* Exercise *
Check every line of the data and copy the ones where "SMHI" appears.

Page-level text extractions:
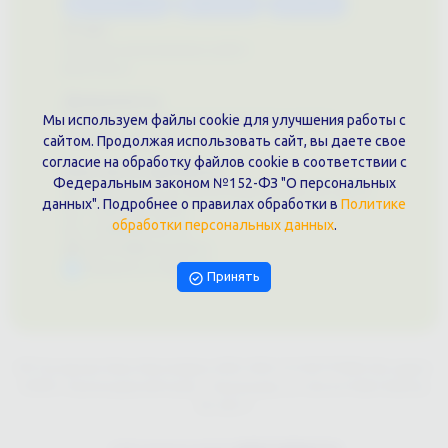
Каталог услуг
Сувениры
Магазин
О нас
Примеры выполненных работ
Вконтакте
Документы
Мы используем файлы cookie для улучшения работы с
Политика обработки персональных данных
Публичная оферта
сайтом. Продолжая использовать сайт, вы даете свое
согласие на обработку файлов cookie в соответствии с
Контакты филиала
Федеральным законом №152-ФЗ "О персональных
г. Краснодар, ул. Шоссе Нефтяников, 28, оф. 51
данных". Подробнее о правилах обработки в
Политике
+7 (861)202-09-02
обработки персональных данных
.
+7 (909)466-00-16
9457070@krd-print.ru
Написать в Telegram
Принять
ИП Гончарова Нина Николаевна, ИНН: ИНН 231203775909, Юр.адрес:
350051, Краснодарский край, г. Краснодар, ул. Шоссе Нефтяников,
28, оф.51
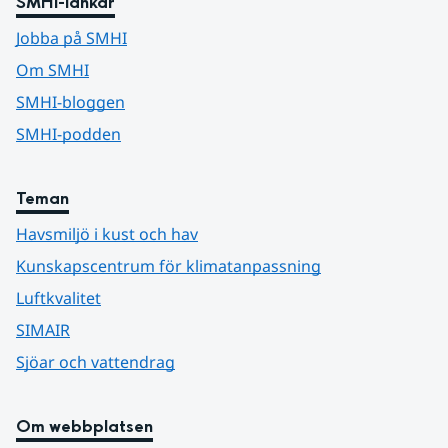
SMHI-länkar
Jobba på SMHI
Om SMHI
SMHI-bloggen
SMHI-podden
Teman
Havsmiljö i kust och hav
Kunskapscentrum för klimatanpassning
Luftkvalitet
SIMAIR
Sjöar och vattendrag
Om webbplatsen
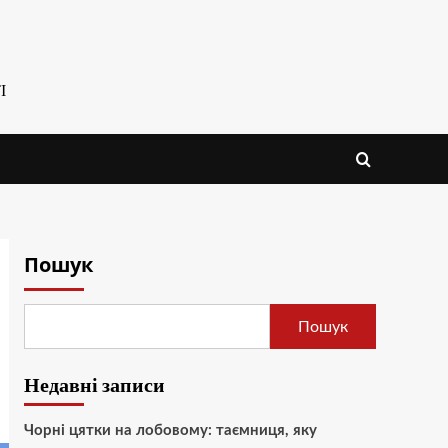
І
Пошук
Пошук
Недавні записи
Чорні цятки на лобовому: таємниця, яку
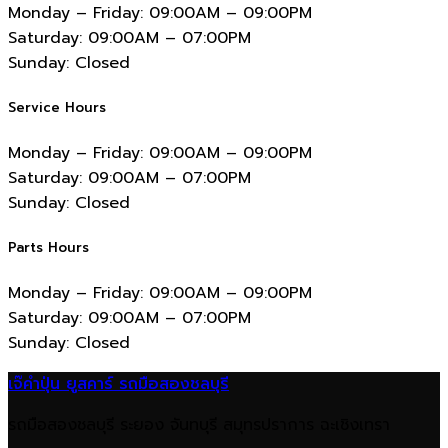
Monday – Friday:
09:00AM – 09:00PM
Saturday:
09:00AM – 07:00PM
Sunday:
Closed
Service Hours
Monday – Friday:
09:00AM – 09:00PM
Saturday:
09:00AM – 07:00PM
Sunday:
Closed
Parts Hours
Monday – Friday:
09:00AM – 09:00PM
Saturday:
09:00AM – 07:00PM
Sunday:
Closed
เจ๊คำปุ่น ยูสคาร์ รถมือสองชลบุรี
รถมือสองชลบุรี ระยอง จันทบุรี สมุทรปราการ ฉะเชิงเทรา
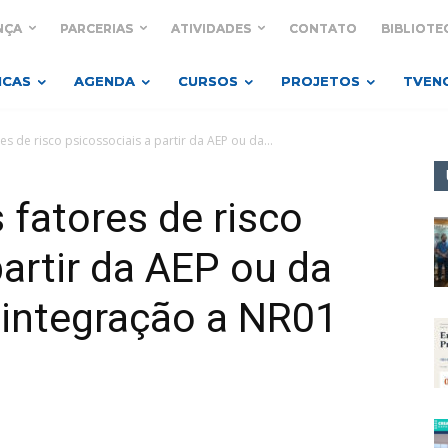
NÇA
PARCERIAS
ATIVIDADES
CONTATO
BIBLIOTE
ICAS
AGENDA
CURSOS
PROJETOS
TVEN
es de risco psicossociais a partir da AEP ou da...
 fatores de risco
partir da AEP ou da
 integração a NR01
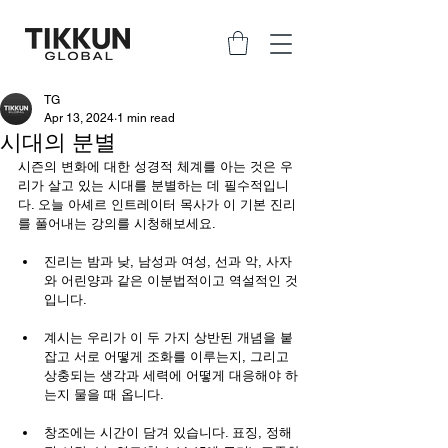
TG
Apr 13, 2024
1 min read
시대의 분별
시즌의 변화에 대한 성경적 체계를 아는 것은 우
리가 살고 있는 시대를 분별하는 데 필수적입니
다. 오늘 아셰르 인트레이터 목사가 이 기본 진리
를 풀어내는 강의를 시청해보세요.
진리는 밤과 낮, 남성과 여성, 선과 악, 사자
와 어린양과 같은 이분법적이고 역설적인 것
입니다.
계시는 우리가 이 두 가지 상반된 개념을 붙
잡고 서로 어떻게 조화를 이루는지, 그리고 
상충되는 생각과 세력에 어떻게 대응해야 하
는지 물을 때 옵니다.
창조에는 시간이 담겨 있습니다. 표징, 정해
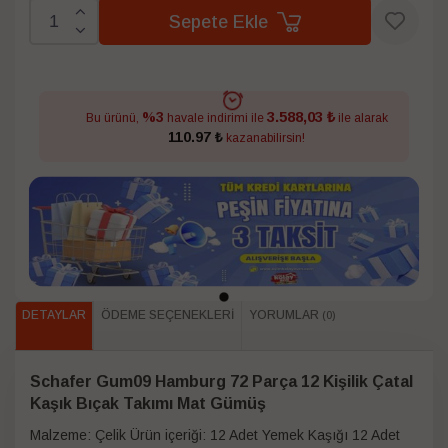
Sepete Ekle
3.588,03 ₺
%3
Bu ürünü,
havale indirimi ile
ile alarak
110.97 ₺
kazanabilirsin!
DETAYLAR
ÖDEME SEÇENEKLERI
YORUMLAR
(0)
Schafer Gum09 Hamburg 72 Parça 12 Kişilik Çatal
Kaşık Bıçak Takımı Mat Gümüş
Malzeme: Çelik Ürün içeriği: 12 Adet Yemek Kaşığı 12 Adet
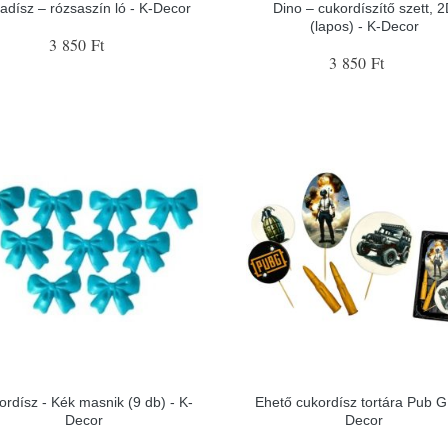
tadísz – rózsaszín ló - K-Decor
Dino – cukordíszítő szett, 
(lapos) - K-Decor
3 850 Ft
3 850 Ft
ordísz - Kék masnik (9 db) - K-
Ehető cukordísz tortára Pub G 
Decor
Decor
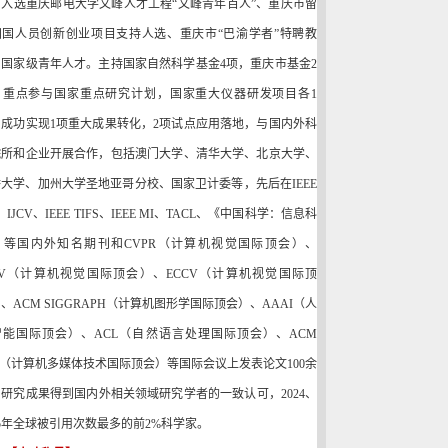
，入选重庆邮电大学文峰人才工程
“
文峰青年百人
”
、重庆市留
归国人员创新创业项目支持人选、重庆市
“
巴渝学者
”
特聘教
、国家级青年人才。主持国家自然科学基金
4
项，重庆市基金
2
，重点参与国家重点研究计划，国家重大仪器研发项目各
1
，成功实现
1
项重大成果转化，
2
项试点应用落地，与国内外科
院所和企业开展合作，包括澳门大学、清华大学、北京大学、
桥大学、加州大学圣地亚哥分校、国家卫计委等，先后在
IEEE
、
IJCV
、
IEEE TIFS
、
IEEE MI
、
TACL
、《中国科学：信息科
》等国内外知名期刊和
CVPR
（计算机视觉国际顶会）、
V
（计算机视觉国际顶会）、
ECCV
（计算机视觉国际顶
）、
ACM SIGGRAPH
（计算机图形学国际顶会）、
AAAI
（人
智能国际顶会）
、
ACL
（自然语言处理国际顶会）
、
ACM
（计算机多媒体技术国际顶会）等国际会议上发表论文
100
余
，
研究成果得到国内外相关领域研究学者的一致认可，
2024
、
5
年全球被引用次数最多的前
2%
科学家。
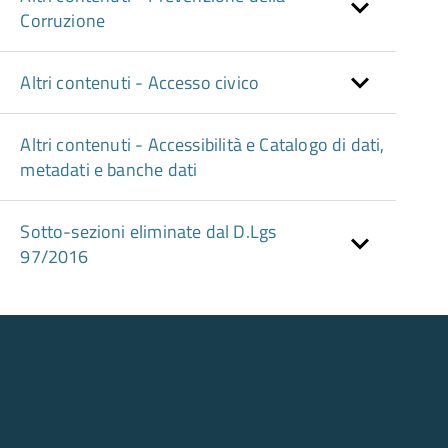
Corruzione
Altri contenuti - Accesso civico
Altri contenuti - Accessibilità e Catalogo di dati,
metadati e banche dati
Sotto-sezioni eliminate dal D.Lgs
97/2016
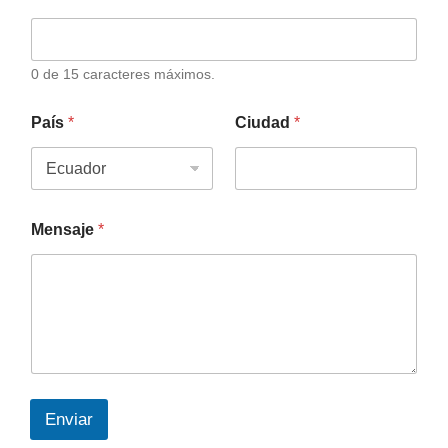
0 de 15 caracteres máximos.
País
*
Ciudad
*
Mensaje
*
Enviar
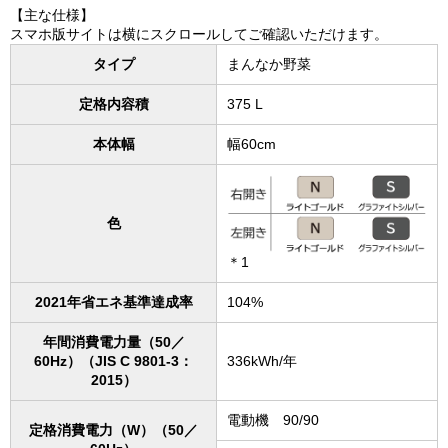
【主な仕様】
スマホ版サイトは横にスクロールしてご確認いただけます。
タイプ
まんなか野菜
定格内容積
375 L
本体幅
幅60cm
色
＊1
2021年省エネ基準達成率
104%
年間消費電力量（50／
60Hz）（JIS C 9801-3：
336kWh/年
2015）
電動機 90/90
定格消費電力（W）（50／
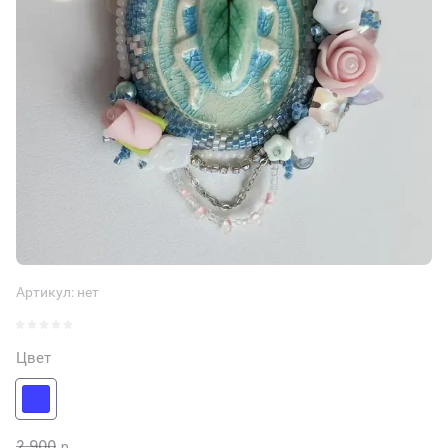
Артикул:
нет
Цвет
2 900
р.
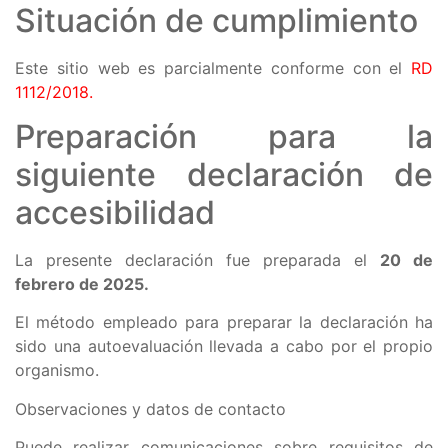
Situación de cumplimiento
Este sitio web es parcialmente conforme con el
RD
1112/2018
.
Preparación para la
siguiente declaración de
accesibilidad
La presente declaración fue preparada el
20 de
febrero de
2025.
El método empleado para preparar la declaración ha
sido una autoevaluación llevada a cabo por el propio
organismo.
Observaciones y datos de contacto
Puede realizar comunicaciones sobre requisitos de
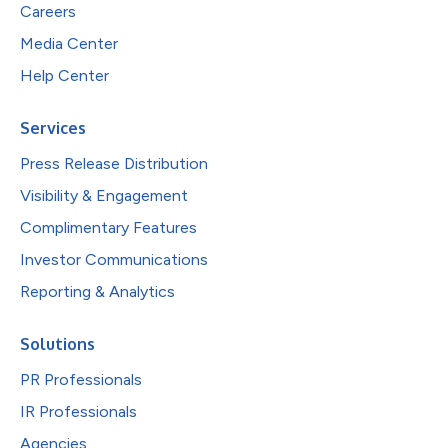
Careers
Media Center
Help Center
Services
Press Release Distribution
Visibility & Engagement
Complimentary Features
Investor Communications
Reporting & Analytics
Solutions
PR Professionals
IR Professionals
Agencies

* Written answer *
SMHI-länkar
Jobba på SMHI
Om SMHI
SMHI-bloggen
SMHI-podden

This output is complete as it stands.